Do you separate the leaves of the artichoke?

Nik, before we moved to Memphis from the sticks, I usually carried a pail (lard bucket like) with what ever was left over from supper, peas, beans or sometimes country ham and biscuits or just meat and biscuits to school. Back then meat was meat, I didn't know much difference. 

I went to Humes High in Memphis and went home for lunch, we pretty well did the same then, what ever was left over from supper. If there wasn't anything, mama a lot of times made thickening gravy and biscuits or chocolate gravy and biscuits. I wasn't very picky, I pretty well ate what was put in front of me. But we did have bologna sandwiches some times or peanut butter and bananas.


----------



## wooleybooger (Feb 23, 2019)

Nik333 said:


> The inside base, which is the artichoke heart, not the outside base.:wink2:


Yes the heart where the leaves are attached. It is just the base when I clean them. I remove the entire stem.



BigJim said:


> Do you separate the leaves of the artichoke?
> 
> Nik, before we moved to Memphis from the sticks, I usually carried a pail (lard bucket like) with what ever was left over from supper, peas, beans or sometimes country ham and biscuits or just meat and biscuits to school. Back then meat was meat, I didn't know much difference.
> 
> I went to Humes High in Memphis and went home for lunch, we pretty well did the same then, what ever was left over from supper. If there wasn't anything, mama a lot of times made thickening gravy and biscuits or chocolate gravy and biscuits. I wasn't very picky, I pretty well ate what was put in front of me. But we did have bologna sandwiches some times or peanut butter and bananas. We lived in a housing project then.


Yes, pull the leaves off one at a time and eat. The outside of the leaf is tough and fibrous don't eat that just the inside as I described.


----------



## Two Knots (Nov 12, 2011)

Jim, the artichokes in the can are already cooked...
just drain them and cut in half for the quiche...

Artichoke quiche 
1 14 oz can of quartered artchokes hearts- cut in half
4 eggs
8 oz. chopped mozzarella 
1/3 to 1/2 graded parmigiana cheese
1 cup thawed frozen chopped spinach squeezed dry..
1/4 teaspoon garlic salt
Pour into pie shell or crescent roll shell 
or without crust - pour into greased pie dish

Bake 30 - 35 min at 350* until form.

I’ll have to pick up artichokes and show ya’ll how I make
stuffed artichokes...


----------



## BigJim (Sep 2, 2008)

Two Knots said:


> Jim, the artichokes in the can are already cooked...
> just drain them and cut in half for the quiche...
> 
> Artichoke quiche
> ...


Thanks Joann, I have this saved, we will give this a try.

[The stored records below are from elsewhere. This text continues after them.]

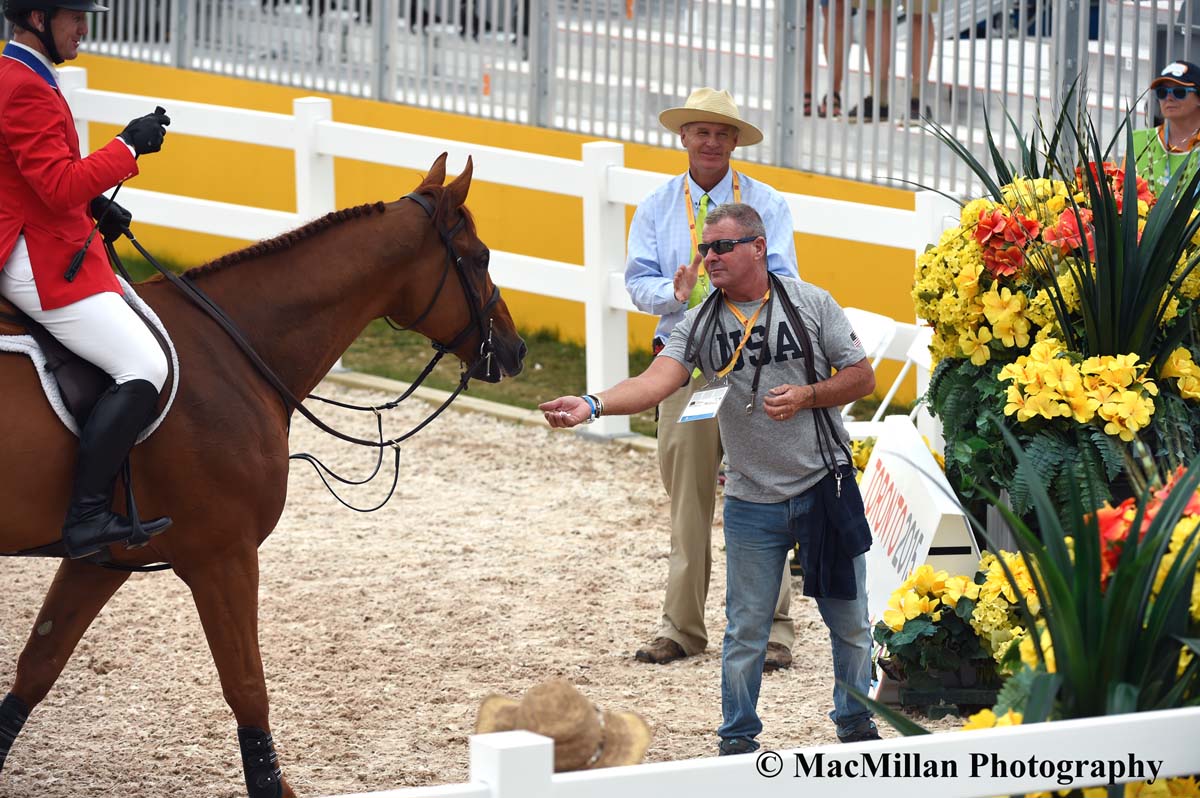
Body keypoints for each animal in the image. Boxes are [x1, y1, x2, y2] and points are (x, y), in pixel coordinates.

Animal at [0, 152, 528, 792]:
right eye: (480, 258)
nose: (516, 349)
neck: (229, 349)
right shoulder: (223, 556)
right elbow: (249, 691)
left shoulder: (102, 558)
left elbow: (37, 667)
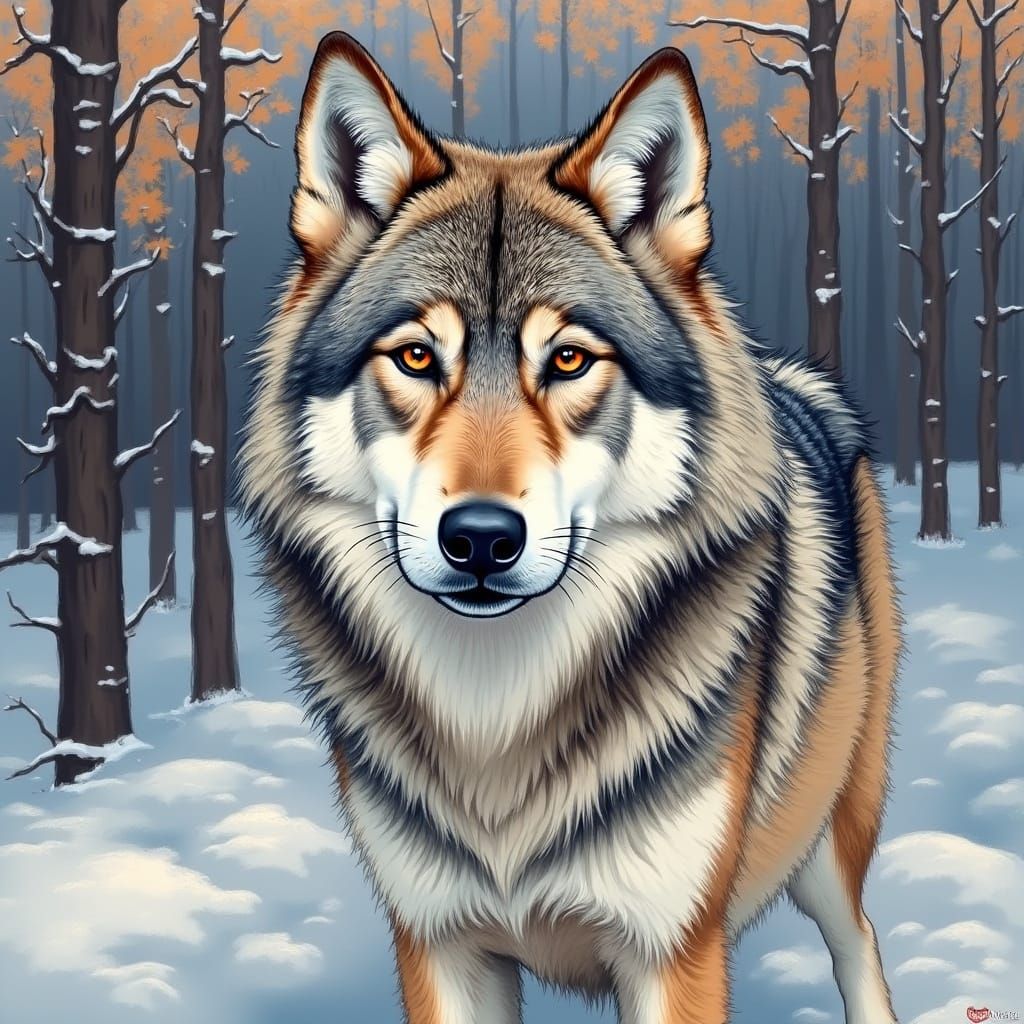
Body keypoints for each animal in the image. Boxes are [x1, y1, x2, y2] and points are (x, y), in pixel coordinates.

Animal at [241, 31, 901, 1024]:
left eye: (567, 360)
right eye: (416, 357)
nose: (480, 538)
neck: (495, 715)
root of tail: (799, 384)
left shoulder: (672, 952)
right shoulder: (440, 945)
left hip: (830, 834)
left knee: (859, 939)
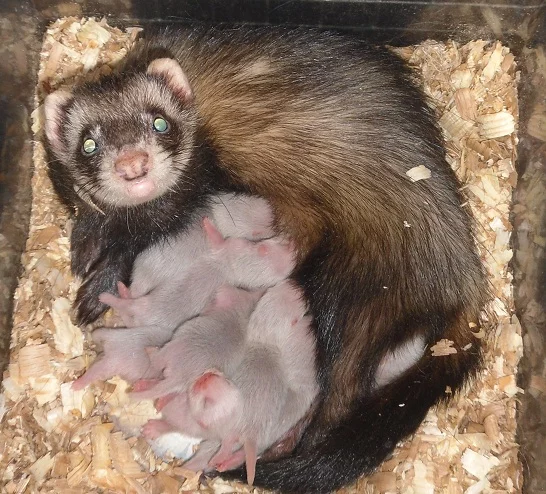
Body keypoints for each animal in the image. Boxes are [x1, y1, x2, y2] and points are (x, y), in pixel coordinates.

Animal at [43, 26, 488, 492]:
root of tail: (465, 285)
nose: (133, 164)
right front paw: (84, 247)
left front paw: (95, 289)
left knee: (336, 400)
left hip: (352, 303)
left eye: (160, 121)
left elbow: (133, 247)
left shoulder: (183, 203)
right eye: (89, 143)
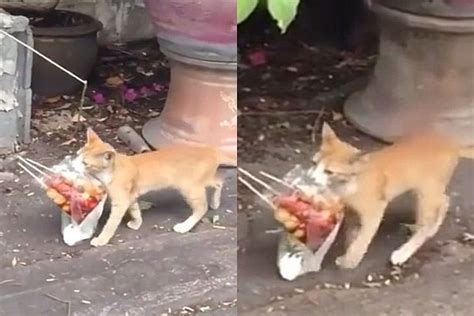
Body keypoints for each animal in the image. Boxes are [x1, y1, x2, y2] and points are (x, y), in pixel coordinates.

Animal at [74, 128, 237, 247]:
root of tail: (212, 150)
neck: (113, 170)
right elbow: (135, 210)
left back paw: (185, 226)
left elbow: (111, 224)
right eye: (77, 155)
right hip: (201, 182)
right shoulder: (130, 197)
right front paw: (137, 223)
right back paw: (215, 203)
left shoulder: (120, 202)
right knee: (219, 181)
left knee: (202, 207)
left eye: (85, 163)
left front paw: (101, 240)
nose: (74, 164)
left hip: (190, 188)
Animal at [312, 123, 472, 270]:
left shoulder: (375, 211)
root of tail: (452, 145)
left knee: (429, 220)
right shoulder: (352, 211)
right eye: (314, 163)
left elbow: (362, 238)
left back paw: (404, 252)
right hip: (423, 191)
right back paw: (430, 228)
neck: (349, 183)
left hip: (427, 193)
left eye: (329, 171)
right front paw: (350, 246)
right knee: (444, 201)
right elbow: (353, 234)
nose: (312, 177)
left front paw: (351, 260)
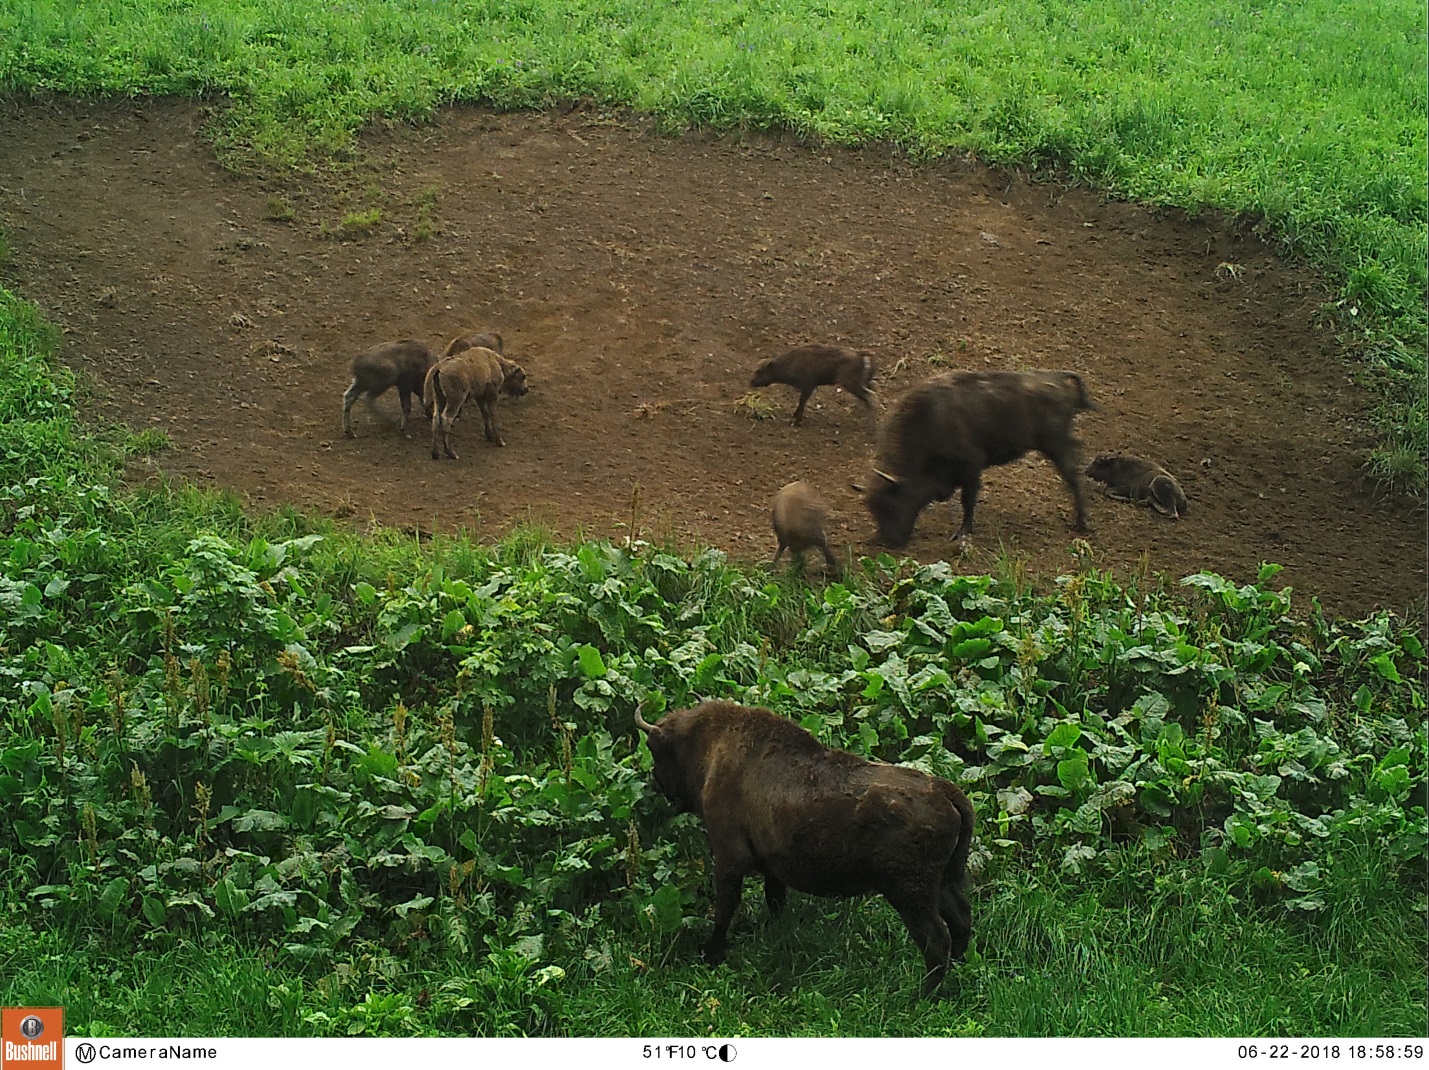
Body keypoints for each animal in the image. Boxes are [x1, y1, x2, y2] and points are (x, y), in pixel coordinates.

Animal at [634, 700, 971, 994]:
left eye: (656, 750)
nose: (659, 784)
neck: (713, 743)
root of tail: (945, 791)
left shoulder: (729, 858)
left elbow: (725, 907)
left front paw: (711, 953)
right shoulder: (772, 869)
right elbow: (775, 901)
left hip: (910, 895)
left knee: (936, 938)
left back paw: (921, 994)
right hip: (941, 884)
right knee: (960, 920)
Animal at [743, 342, 874, 425]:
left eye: (760, 371)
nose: (752, 382)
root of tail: (859, 353)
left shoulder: (808, 386)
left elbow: (802, 402)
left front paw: (796, 421)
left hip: (851, 384)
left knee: (869, 397)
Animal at [851, 368, 1097, 551]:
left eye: (891, 503)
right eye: (873, 508)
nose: (889, 542)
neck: (928, 420)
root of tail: (1058, 379)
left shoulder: (971, 467)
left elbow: (967, 500)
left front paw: (962, 533)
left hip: (1055, 446)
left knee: (1073, 478)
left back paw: (1081, 524)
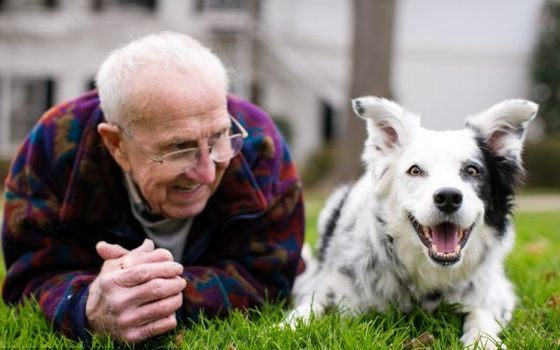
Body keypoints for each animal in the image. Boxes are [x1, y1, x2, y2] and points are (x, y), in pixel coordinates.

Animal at [286, 97, 536, 348]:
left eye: (472, 170)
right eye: (415, 170)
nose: (448, 197)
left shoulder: (496, 291)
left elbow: (481, 312)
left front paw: (483, 341)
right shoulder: (325, 284)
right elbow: (310, 306)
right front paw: (287, 326)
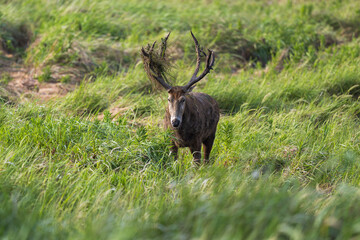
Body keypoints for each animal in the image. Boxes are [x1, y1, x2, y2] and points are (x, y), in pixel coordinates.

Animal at [141, 31, 219, 164]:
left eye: (183, 99)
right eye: (169, 99)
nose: (175, 122)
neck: (180, 134)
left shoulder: (197, 140)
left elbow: (197, 163)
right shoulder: (170, 141)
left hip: (211, 134)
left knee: (206, 159)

Thanks for the video WB, I appreciate it.


----------



## BigJim (Sep 2, 2008)

wooleybooger said:


> Yes the heart where the leaves are attached. It is just the base when I clean them. I remove the entire stem.
> 
> 
> 
> ...


That is cool, that does help a lot. Thanks again WB.


----------



## Two Knots (Nov 12, 2011)

^^^^^^^ This is the American style :biggrin2:
Another way is Italian stuffed Artchokes - I make 
them in the pressure cooker.


----------



## wooleybooger (Feb 23, 2019)

Two Knots said:


> ^^^^^^^ This is the American style :biggrin2:
> Another way is Italian stuffed Artchokes - I make
> them in the pressure cooker.


Are you Italian? Is this you?










:biggrin2:


----------



## Two Knots (Nov 12, 2011)

Hardly!


----------



## Startingover (Apr 18, 2012)

No fresh artichokes at my store today.


----------



## wooleybooger (Feb 23, 2019)

None here either. :sad:


----------